Description of the task ▸ Render the lines of the material below as a numbered list, omitting blank lines. Start at the line containing "### ✅ **WordPress Integration**" and stop after the line containing "- 📞 **Contato**: Formulário com Resend API ✓", including both.

===== Material for the task =====

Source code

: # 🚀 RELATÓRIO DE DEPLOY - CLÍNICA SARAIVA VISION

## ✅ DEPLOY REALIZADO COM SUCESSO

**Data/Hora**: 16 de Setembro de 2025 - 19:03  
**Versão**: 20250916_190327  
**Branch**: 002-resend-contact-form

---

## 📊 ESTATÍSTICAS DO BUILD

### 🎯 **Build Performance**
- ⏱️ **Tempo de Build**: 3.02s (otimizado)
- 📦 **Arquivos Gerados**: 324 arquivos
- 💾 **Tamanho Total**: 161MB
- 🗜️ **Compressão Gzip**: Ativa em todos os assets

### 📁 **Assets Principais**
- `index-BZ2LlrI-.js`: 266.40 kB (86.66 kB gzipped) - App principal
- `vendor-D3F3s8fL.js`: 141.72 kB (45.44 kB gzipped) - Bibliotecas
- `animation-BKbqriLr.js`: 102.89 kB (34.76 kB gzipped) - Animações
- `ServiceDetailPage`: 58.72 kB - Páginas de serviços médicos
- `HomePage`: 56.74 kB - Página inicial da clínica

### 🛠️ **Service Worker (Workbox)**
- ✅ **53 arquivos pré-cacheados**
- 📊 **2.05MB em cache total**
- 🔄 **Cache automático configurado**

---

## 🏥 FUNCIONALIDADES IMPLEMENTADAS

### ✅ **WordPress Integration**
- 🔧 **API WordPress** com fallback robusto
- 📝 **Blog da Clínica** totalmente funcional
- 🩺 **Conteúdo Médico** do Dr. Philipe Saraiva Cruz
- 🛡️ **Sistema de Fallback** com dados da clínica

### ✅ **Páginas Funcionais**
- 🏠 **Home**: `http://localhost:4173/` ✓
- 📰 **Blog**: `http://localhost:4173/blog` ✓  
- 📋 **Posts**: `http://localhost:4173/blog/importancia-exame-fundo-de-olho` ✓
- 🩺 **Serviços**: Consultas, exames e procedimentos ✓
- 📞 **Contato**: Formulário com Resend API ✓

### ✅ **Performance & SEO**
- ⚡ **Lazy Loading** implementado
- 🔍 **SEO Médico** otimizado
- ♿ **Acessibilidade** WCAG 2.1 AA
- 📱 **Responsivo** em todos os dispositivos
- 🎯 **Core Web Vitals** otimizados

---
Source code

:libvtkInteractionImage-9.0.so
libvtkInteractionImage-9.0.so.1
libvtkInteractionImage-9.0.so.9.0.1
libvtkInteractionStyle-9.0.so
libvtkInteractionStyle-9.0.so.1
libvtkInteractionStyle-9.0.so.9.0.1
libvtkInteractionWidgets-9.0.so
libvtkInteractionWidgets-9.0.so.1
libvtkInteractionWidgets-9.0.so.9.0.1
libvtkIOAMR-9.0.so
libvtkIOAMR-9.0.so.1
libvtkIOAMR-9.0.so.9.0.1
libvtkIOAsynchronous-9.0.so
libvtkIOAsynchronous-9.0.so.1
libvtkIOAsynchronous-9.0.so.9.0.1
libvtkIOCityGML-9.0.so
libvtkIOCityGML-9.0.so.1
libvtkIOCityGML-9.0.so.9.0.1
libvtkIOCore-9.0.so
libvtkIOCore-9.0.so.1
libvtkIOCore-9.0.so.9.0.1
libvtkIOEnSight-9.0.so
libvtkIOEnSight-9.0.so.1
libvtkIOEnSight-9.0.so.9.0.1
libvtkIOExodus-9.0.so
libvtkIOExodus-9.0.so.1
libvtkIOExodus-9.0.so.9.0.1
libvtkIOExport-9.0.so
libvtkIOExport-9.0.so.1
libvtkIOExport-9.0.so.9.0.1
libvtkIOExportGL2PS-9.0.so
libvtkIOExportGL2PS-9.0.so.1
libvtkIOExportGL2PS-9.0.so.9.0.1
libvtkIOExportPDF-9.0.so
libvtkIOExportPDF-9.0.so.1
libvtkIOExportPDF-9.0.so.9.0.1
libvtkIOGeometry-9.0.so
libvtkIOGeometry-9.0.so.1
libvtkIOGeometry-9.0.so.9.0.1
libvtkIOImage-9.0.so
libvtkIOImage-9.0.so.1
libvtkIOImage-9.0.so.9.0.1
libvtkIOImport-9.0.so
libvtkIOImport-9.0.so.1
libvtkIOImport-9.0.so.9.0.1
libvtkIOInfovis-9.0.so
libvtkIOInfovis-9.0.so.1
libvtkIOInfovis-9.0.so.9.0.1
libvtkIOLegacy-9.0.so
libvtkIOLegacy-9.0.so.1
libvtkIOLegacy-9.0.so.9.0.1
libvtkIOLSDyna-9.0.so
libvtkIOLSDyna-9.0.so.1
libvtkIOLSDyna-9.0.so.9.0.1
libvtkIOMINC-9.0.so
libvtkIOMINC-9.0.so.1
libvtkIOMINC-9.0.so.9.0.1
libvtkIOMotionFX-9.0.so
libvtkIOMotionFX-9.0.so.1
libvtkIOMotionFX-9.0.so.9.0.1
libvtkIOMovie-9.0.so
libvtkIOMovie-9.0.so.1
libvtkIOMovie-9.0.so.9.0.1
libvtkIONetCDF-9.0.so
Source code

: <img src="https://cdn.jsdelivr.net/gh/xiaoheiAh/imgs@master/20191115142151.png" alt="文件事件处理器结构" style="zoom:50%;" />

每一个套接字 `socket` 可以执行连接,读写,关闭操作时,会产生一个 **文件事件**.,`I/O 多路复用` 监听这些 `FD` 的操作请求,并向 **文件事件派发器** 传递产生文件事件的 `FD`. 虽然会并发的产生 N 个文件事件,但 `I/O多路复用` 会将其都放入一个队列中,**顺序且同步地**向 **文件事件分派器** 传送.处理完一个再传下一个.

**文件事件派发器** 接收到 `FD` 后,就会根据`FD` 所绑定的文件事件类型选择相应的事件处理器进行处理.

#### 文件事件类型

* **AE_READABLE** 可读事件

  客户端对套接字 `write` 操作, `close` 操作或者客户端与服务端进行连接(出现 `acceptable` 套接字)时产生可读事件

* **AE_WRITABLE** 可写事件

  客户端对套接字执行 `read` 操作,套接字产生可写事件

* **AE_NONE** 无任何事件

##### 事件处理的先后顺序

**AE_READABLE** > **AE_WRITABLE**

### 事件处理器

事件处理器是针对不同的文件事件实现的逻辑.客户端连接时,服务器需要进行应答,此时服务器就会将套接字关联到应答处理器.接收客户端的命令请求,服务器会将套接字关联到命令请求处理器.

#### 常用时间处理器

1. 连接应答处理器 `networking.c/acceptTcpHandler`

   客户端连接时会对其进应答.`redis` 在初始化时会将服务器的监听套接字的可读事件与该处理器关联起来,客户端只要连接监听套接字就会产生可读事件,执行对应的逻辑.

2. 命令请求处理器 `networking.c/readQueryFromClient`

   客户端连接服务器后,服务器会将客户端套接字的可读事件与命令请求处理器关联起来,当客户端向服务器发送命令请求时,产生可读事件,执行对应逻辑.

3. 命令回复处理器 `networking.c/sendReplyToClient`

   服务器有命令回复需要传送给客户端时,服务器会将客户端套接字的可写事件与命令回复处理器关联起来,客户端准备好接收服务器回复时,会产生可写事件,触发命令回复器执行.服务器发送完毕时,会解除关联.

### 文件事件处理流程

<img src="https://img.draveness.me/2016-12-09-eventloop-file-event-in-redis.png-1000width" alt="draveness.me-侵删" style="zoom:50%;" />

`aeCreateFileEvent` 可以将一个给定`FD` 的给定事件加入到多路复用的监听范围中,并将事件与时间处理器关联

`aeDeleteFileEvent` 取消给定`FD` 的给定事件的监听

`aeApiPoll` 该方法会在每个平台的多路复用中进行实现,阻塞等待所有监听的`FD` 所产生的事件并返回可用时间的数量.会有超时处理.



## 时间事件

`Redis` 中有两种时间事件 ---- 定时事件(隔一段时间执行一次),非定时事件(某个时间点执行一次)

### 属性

=====

Solution ▸
1. ### ✅ **WordPress Integration**
2. - 🔧 **API WordPress** com fallback robusto
3. - 📝 **Blog da Clínica** totalmente funcional
4. - 🩺 **Conteúdo Médico** do Dr. Philipe Saraiva Cruz
5. - 🛡️ **Sistema de Fallback** com dados da clínica
6. ### ✅ **Páginas Funcionais**
7. - 🏠 **Home**: `http://localhost:4173/` ✓
8. - 📰 **Blog**: `http://localhost:4173/blog` ✓  
9. - 📋 **Posts**: `http://localhost:4173/blog/importancia-exame-fundo-de-olho` ✓
10. - 🩺 **Serviços**: Consultas, exames e procedimentos ✓
11. - 📞 **Contato**: Formulário com Resend API ✓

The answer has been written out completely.